▶ [Excerpt provided]:

==============================

Title: Re: What Do You Miss From Older Rule-sets?
Post by: Sartris on 25 April 2018, 11:33:07
Ah.  Well, that gets into how silly weapons scatter tends to be in Battletech in the first place.

this is how i imagine BT hit locations playing out

https://www.youtube.com/watch?v=tBz3PqA2Fmc&feature=youtu.be&t=1m32s

I've been coming to the same conclusions. I agree with the the rest of what you wrote, but primarily this.

is this why the new box set rulebook is 48 pages instead of the ~85 page book from the previous box incarnation?
Title: Re: What Do You Miss From Older Rule-sets?
Post by: ActionButler on 25 April 2018, 11:38:05
I miss not having a weapon or type of armor for every conceivable situation.

I miss everything being able to fit into one Compendium. 

Mostly I just miss the Compendium. 
Title: Re: What Do You Miss From Older Rule-sets?
Post by: MoneyLovinOgre4Hire on 25 April 2018, 11:42:49
this is how i imagine BT hit locations playing out

https://www.youtube.com/watch?v=tBz3PqA2Fmc&feature=youtu.be&t=1m32s

Yeah, something like that.
Title: Re: What Do You Miss From Older Rule-sets?
Post by: Paul on 25 April 2018, 11:58:40
I've been coming to the same conclusions.

And it's a nice dream, but impossible. Just eyeball the Rules Questions forums for a while to spot how the edge cases come up. Recent example: what happens when you Combat drop (simple rules) and your Jump Pack is destroyed (or effectively, if you lose your Jump MPs due to damage) on the way down? There is no way to tackle that item without adding more text.

The real underlying problem is:
More options in gameplay = more interactions = more text = more complexity

You cannot reduce the complexity without removing options. Literally impossible.

Heck, just look at Colbosch' suggestion on Partial Cover: Another ****** table! =)

Title: Re: What Do You Miss From Older Rule-sets?
Post by: Daryk on 25 April 2018, 12:03:08
Sadlerbw: You're getting close to why the original modifier was +3...
Title: Re: What Do You Miss From Older Rule-sets?
Post by: monbvol on 25 April 2018, 12:06:12
*nod*

Though to be clear I'm not advocating new tables or using punch tables.  I just really dislike mechanics where you make your to hit roll then you still miss.  So I do push for the reasonable compromise of let legs take reduced damage.  We are talking about fairly high powered weapons here and it is possible that the tops of the legs are exposed enough to take some damage despite the object providing partial cover taking part of the hit.

==============================

▶ [Information shown]:
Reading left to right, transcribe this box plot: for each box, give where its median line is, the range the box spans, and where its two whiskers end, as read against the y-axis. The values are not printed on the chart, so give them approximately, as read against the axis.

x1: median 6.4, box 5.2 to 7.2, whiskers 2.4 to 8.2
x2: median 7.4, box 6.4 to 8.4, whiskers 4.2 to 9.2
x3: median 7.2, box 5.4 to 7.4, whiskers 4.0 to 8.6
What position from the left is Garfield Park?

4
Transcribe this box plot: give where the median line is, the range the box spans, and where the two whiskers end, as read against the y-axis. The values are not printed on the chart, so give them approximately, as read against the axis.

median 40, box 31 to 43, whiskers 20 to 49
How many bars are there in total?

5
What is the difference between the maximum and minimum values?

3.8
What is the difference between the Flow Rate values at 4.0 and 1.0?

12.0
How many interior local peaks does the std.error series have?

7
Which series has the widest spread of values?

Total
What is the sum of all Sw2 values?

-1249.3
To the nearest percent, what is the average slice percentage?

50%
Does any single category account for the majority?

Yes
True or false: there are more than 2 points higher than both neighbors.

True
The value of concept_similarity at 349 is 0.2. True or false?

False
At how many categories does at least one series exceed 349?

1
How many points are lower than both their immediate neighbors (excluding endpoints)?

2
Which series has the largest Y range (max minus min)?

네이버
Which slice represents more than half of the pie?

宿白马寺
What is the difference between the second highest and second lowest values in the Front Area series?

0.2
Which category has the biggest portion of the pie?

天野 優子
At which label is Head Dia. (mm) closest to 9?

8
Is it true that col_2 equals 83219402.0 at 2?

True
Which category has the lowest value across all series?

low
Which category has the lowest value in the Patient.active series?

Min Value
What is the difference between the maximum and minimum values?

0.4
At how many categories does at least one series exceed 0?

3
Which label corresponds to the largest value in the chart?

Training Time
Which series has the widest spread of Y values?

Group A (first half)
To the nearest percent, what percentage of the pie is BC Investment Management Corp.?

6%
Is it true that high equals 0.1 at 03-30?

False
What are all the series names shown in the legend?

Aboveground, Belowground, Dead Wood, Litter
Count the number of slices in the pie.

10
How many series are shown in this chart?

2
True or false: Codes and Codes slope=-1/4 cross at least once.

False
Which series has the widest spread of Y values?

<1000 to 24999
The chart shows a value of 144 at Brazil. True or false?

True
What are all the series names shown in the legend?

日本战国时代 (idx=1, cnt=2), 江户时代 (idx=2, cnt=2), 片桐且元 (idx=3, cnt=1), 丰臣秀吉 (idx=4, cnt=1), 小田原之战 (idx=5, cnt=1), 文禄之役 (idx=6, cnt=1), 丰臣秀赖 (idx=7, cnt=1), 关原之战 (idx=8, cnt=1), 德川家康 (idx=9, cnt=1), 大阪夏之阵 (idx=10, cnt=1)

==============================

▶ [What to do]:
a) Return the passage of the forum thread on older rule-sets starting at "I've been coming to the same conclusions. I" and ending at "every conceivable situation.", copied word for word.
b) Continue the forum thread on older rule-sets from the point where it stops.

▶ [Answer section]:
a)
I've been coming to the same conclusions. I agree with the the rest of what you wrote, but primarily this.

is this why the new box set rulebook is 48 pages instead of the ~85 page book from the previous box incarnation?
Title: Re: What Do You Miss From Older Rule-sets?
Post by: ActionButler on 25 April 2018, 11:38:05
I miss not having a weapon or type of armor for every conceivable situation.

b)
Title: Re: What Do You Miss From Older Rule-sets?
Post by: ColBosch on 25 April 2018, 13:09:18
And it's a nice dream, but impossible. Just eyeball the Rules Questions forums for a while to spot how the edge cases come up. Recent example: what happens when you Combat drop (simple rules) and your Jump Pack is destroyed (or effectively, if you lose your Jump MPs due to damage) on the way down? There is no way to tackle that item without adding more text.

I disagree. When I was writing for GURPS, one of the key points in the writers' guidelines was "never write a new rule when an existing one will do." So, in the case of FUBAR combat drops, refer the player to the rules for falling with an arbitrary height (20 levels should ruin just about anything), or just say that the unit is destroyed. But that's not really an edge case; those rules really should've included the contingency that the drop goes bad from the beginning.

Quote
The real underlying problem is:
More options in gameplay = more interactions = more text = more complexity

You cannot reduce the complexity without removing options. Literally impossible.

Agreed. So remove options. Seriously, how many of the rules in the seven core rulebooks add interesting game choices, and how many are just page filler?

Quote
Heck, just look at Colbosch' suggestion on Partial Cover: Another ****** table! =)

Or you could just go with the previous suggestion that leg hits be treated as the appropriate torso hit. Now we've reduced a complicated rule to a footnote.

I think the important thing is to find a design goal and stick to it. The BattleMech Manual is a step in the right direction. Now that we have rules for freaking everything, we could go through and examine them all, figuring out what works and what doesn't, what could be improved, and what could be deleted outright.
Title: Re: What Do You Miss From Older Rule-sets?
Post by: Xotl on 25 April 2018, 14:03:19
I've spent a lot of time thinking about this, occasioned by my work on the Battlemech Manual.  My general thought is that there's three sets of rules you want to look at if you're looking at reform:

1) The base engine.  This is the heart of the game, or at least as close to one as you can get with a system like BT where you have different unit types that have different rules as to how they operate.  That's movement, fire, damage tracking.  These are the most important, as they define the majority of your gameplay experience, but are the riskiest to alter for the same reason.

2) Edgecase options.  These are areas that either rarely come up, or come up somewhat more often but have immense amounts of rules to go with them.  Skidding and clubbing are examples here.

3) Bad options.  These just suck.  HVACs and heat-resistant mech armour are the poster children for these in my mind.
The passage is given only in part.